• **Questions**:
a. In the article on tempo control, reproduce the passage from "So the question" to "tempo is maintained.)", but switch "ensembles" to "choirs".
b. Condense the paragraph of the article on tempo control that opens "I think the origin of the problem", keeping its main facts.
c. Write the next part of the article on tempo control, picking up right after its final sentence.

• **Supplied text**:
*** Begin section ***
If you know Aaron Dale’s arrangement of ‘Love Me’, this is a classic example. It’s a fabulous arrangement, not just because it’s well-conceived and entertaining, but because it enables people to out-perform their current level. You’ve got to love charts that do that. But the thing that foxes a modestly-skilled group compared to a highly skilled group is control of tempo. In the hands of a less skilled group, it gradually speeds up from its throbbing start until the almost-bump-and-grind feel transmutes into a rhythmic world more reminiscent of the Archers theme tune.

Conversely, I’ve encountered a number of up-tempo songs that performers want to deliver as really driving, white-knuckle rides, but end up relaxing somewhere along the line so they end up as merely quite sprightly.

So the question is twofold: what causes this, and what will cure it? Why do ensembles find their tempi reverting to the mean, and how can they stop it happening?

I think the origin of the problem is in rehearsing the piece with an under-characterised approach to rhythm at the early stages. The point about tempi that are a slower or faster than the bulk of a group’s repertoire is that they stand out. They catch the audience’s attention because they hold them in a pace of experience to which they’re not accustomed. They take an audience out of that comfort zone where they don’t really need to pay attention because they know how the music is likely to go, and holds them there. (At least, they hold them there if the tempo is maintained.)
*** End section ***
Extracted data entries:
*** Begin section ***
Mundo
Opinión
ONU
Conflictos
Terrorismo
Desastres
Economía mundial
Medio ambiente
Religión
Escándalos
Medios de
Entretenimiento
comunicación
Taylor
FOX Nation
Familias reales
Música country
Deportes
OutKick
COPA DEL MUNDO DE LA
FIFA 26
*** End section ***
• **Answers per task**:
a.
So the question is twofold: what causes this, and what will cure it? Why do choirs find their tempi reverting to the mean, and how can they stop it happening?

I think the origin of the problem is in rehearsing the piece with an under-characterised approach to rhythm at the early stages. The point about tempi that are a slower or faster than the bulk of a group’s repertoire is that they stand out. They catch the audience’s attention because they hold them in a pace of experience to which they’re not accustomed. They take an audience out of that comfort zone where they don’t really need to pay attention because they know how the music is likely to go, and holds them there. (At least, they hold them there if the tempo is maintained.)

b. The problem starts when early rehearsals give the rhythm too little character. Tempi slower or faster than most of a group's repertoire stand out. They hold the audience at an unfamiliar pace and draw listeners out of the comfort zone where they can predict the music and need not pay attention. This only works if the tempo is maintained.

c.
Now anything that surprises an audience is likely to surprise the performers too on first acquaintance. Ensembles are made up from much the same kind of people as audiences, and if a certain tempo is designed to stop an audience switching off, it will necessarily demand a more positive approach from the singers as well.

There are also technical issues that get in the way. A slow tempo often speeds up with the help of closing word sounds down too early, and a fast tempo slows down as people struggle to get their tongues and lips moving fast enough. But these are part of the same experience of getting people out of their comfort zones. We tend to operate our vocal apparatus in habitual ways, and musical demands that challenge those habits require us to sit up and take notice.

Now prevention is always better than cure, but never more than in this case. As both the expressive impact and performance challenges come from confounding an habitual relationship with musical time, you will be fighting the desire to relax back into the normal the whole way. And if you learn the notes and words in that mode, it’s much harder to break out of it later: you’re fighting not just the weight of habit in general, but in that song too.
If, on the other hand, your formative experiences with a song engage with the expressive power of its tempo, that sets a pattern that is much easier to build on. As my friend Maddy points out: the way people do something the first time is overwhelmingly likely to become the way they keep doing things.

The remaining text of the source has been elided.